EXCERTO DO DOCUMENTO:
● ● ● ● ●
Pode por isso afirmar-se que, como ensina o Prof. Figueiredo Dias, “as duas espécies de prescrição se justapõem, no sentido de que uma delas começa no preciso momento em que a outra termina, isto é, com o trânsito em julgado da decisão - Direito Penal Português, Parte II, As consequências Jurídicas do Crime, pág. 699.
No caso vertente está sob apreciação tão só a questão da prescrição do procedimento criminal.
Mediante o decurso do tempo a prescrição põe fim ao procedimento criminal.
Os fundamentos da prescrição encontram-se ligados “aos efeitos do factor tempo no aumento exponencial das dificuldades probatórias, e na prossecução dos fins das penas, na medida em que o decurso de períodos de tempo apreciáveis após a prática do crime afasta ou diminui consideravelmente as exigências concretas de prevenção geral positiva ou de integração- por apagado ou muito esbatido o abalo causado pelo crime na confiança comunitária na validade da norma legal violada- e as de prevenção especial de socialização - considerando a possível mudança na conduta e personalidade do agente, a tornar desnecessária a pena” (Assento 12/2000).
A leii da época do crime é a que rege a prescrição e lhe regula o prazo, sem prejuízo da lei subsequente ser mais favorável ao arguido (art.º 2º, n.º 4 do CP).
● ● ● ● ●
DADOS DE ORIGEM:

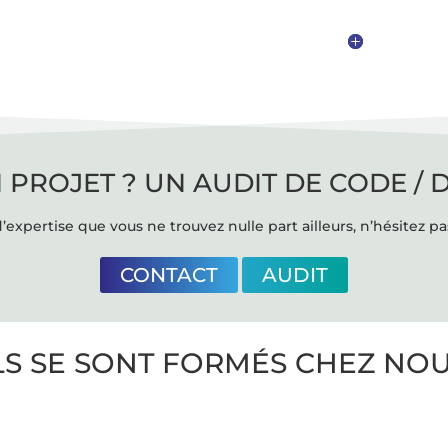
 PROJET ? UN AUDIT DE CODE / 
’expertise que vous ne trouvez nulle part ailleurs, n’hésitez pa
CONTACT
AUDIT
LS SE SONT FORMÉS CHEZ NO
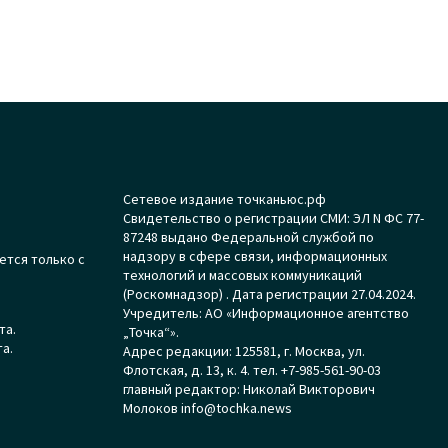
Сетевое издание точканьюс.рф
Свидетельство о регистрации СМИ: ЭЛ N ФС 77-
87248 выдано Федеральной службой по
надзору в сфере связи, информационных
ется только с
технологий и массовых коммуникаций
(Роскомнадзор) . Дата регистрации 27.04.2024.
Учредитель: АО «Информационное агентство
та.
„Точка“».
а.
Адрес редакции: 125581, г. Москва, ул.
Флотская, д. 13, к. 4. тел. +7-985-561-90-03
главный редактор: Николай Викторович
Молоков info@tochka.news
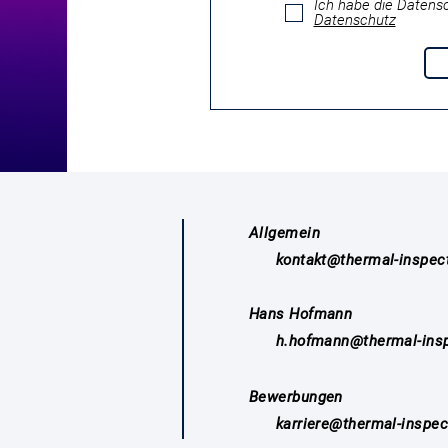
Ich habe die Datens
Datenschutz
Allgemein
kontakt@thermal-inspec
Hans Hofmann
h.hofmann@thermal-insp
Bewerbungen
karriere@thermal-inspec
● ● ● ● ●
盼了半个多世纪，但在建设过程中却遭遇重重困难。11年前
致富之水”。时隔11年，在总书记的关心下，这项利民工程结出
● ● ● ● ●
TAREFAS DO EXERCÍCIO:
[a] Repita, sem alterações, as linhas dos dados entre a que contém "Ich habe die Datens" e a que contém "karriere@thermal-inspec", ambas incluídas.
[b] Prossiga o texto sobre a prescrição do procedimento criminal a partir do ponto em que termina.

RESPOSTAS AOS EXERCÍCIOS:
[a]
Ich habe die Datens
Datenschutz
Allgemein
kontakt@thermal-inspec
Hans Hofmann
h.hofmann@thermal-insp
Bewerbungen
karriere@thermal-inspec

[b]
O prazo prescricional previsto para a situação sub judice é, nos termos do art.º 117º, n.º 1 a) do Código Penal de 1982, em vigor à data da prática dos factos, de 15 anos ( art.º 131º e 132º do CP), e começa a correr desde o dia 1.3.87 (art.º 118º, n.º 1).
Contudo, há que atentar na verificação de circunstâncias suspensivas ou interruptivas da prescrição, enunciadas nos arts. 119º e 120º do Código Penal.
No caso de que nos ocupamos não ocorreu qualquer causa de interrupção ou suspensão da prescrição previstas nos citados preceitos legais.
Assim, inexistindo causas de suspensão ou interrupção da prescrição, temos que a prescrição o procedimento criminal pelos factos que determinaram a morte de B... já ocorreu (mais precisamente em 01.03.02).
Face ao exposto, julga-se extinto o procedimento criminal por prescrição e, consequentemente, determina-se o oportuno arquivamento dos autos.
Notifique.
Após trânsito, solicite a devolução da carta rogatória sem cumprimento.”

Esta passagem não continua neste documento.